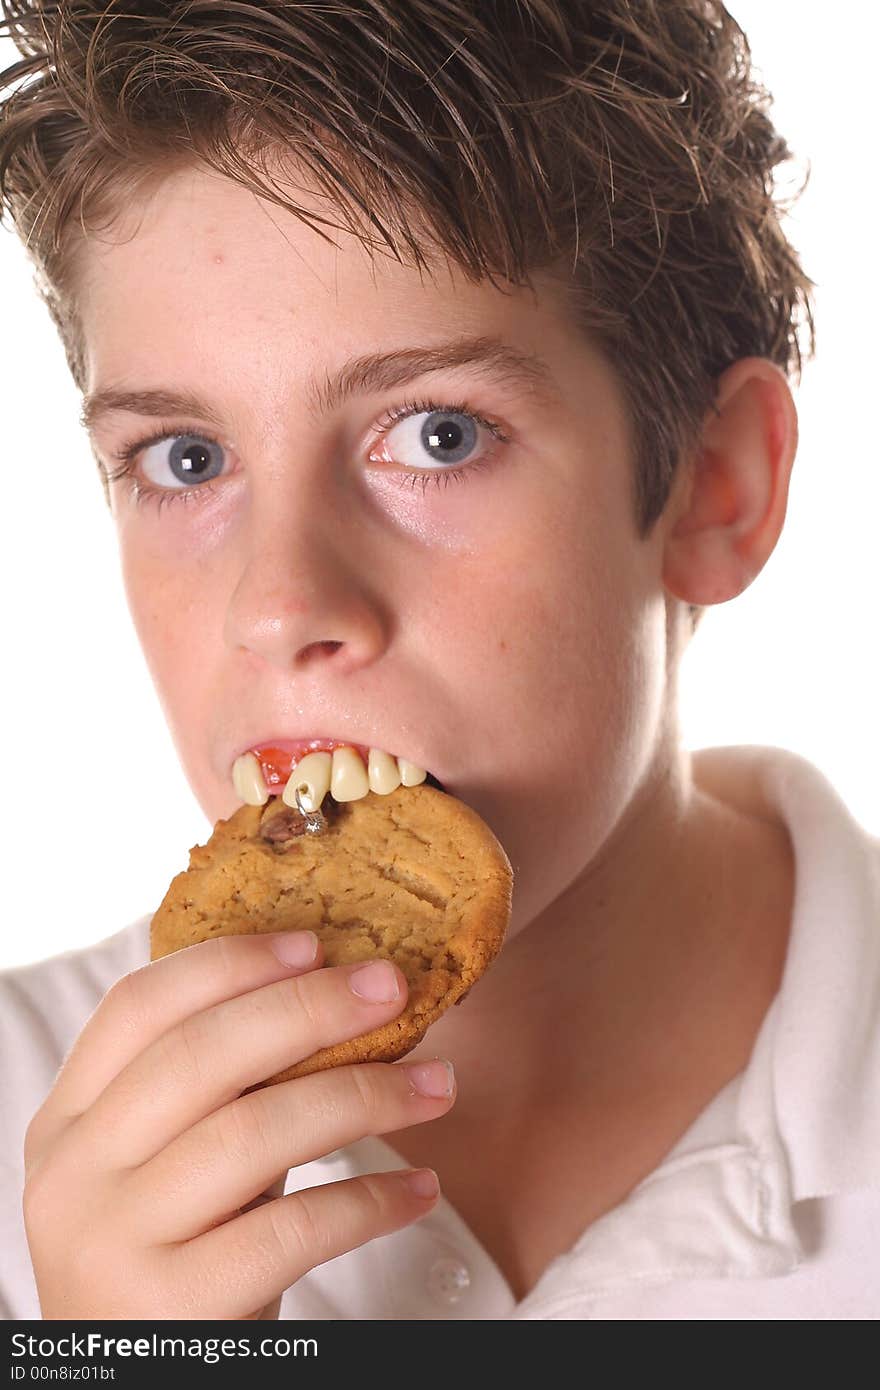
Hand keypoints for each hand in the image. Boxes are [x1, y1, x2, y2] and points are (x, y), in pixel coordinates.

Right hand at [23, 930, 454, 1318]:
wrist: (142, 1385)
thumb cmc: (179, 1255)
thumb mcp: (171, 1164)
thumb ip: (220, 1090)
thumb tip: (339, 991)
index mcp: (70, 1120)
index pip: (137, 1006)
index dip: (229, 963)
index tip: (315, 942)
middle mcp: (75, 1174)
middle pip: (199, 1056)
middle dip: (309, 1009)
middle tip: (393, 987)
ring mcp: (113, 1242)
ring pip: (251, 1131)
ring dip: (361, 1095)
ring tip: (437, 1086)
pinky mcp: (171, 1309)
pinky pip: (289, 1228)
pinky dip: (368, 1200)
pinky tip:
^^^^^^^^
● **Instructions to follow**:
After locating the line containing "thumb mcp: (171, 1164)", give that line and every later line of the listing again exactly, up to and including the last.

● **Problem solution**:
thumb mcp: (171, 1164)
thumb ip: (220, 1090)
thumb tip: (339, 991)
index mcp: (70, 1120)
index pip: (137, 1006)
index dip: (229, 963)
index tip: (315, 942)
middle mcp: (75, 1174)
middle pip: (199, 1056)
middle dip: (309, 1009)
middle tip: (393, 987)
ring mcp: (113, 1242)
ring pip: (251, 1131)
ring dip: (361, 1095)
ring tip: (437, 1086)
pinky mcp: (171, 1309)
pinky pip: (289, 1228)
pinky dip: (368, 1200)
pinky tip:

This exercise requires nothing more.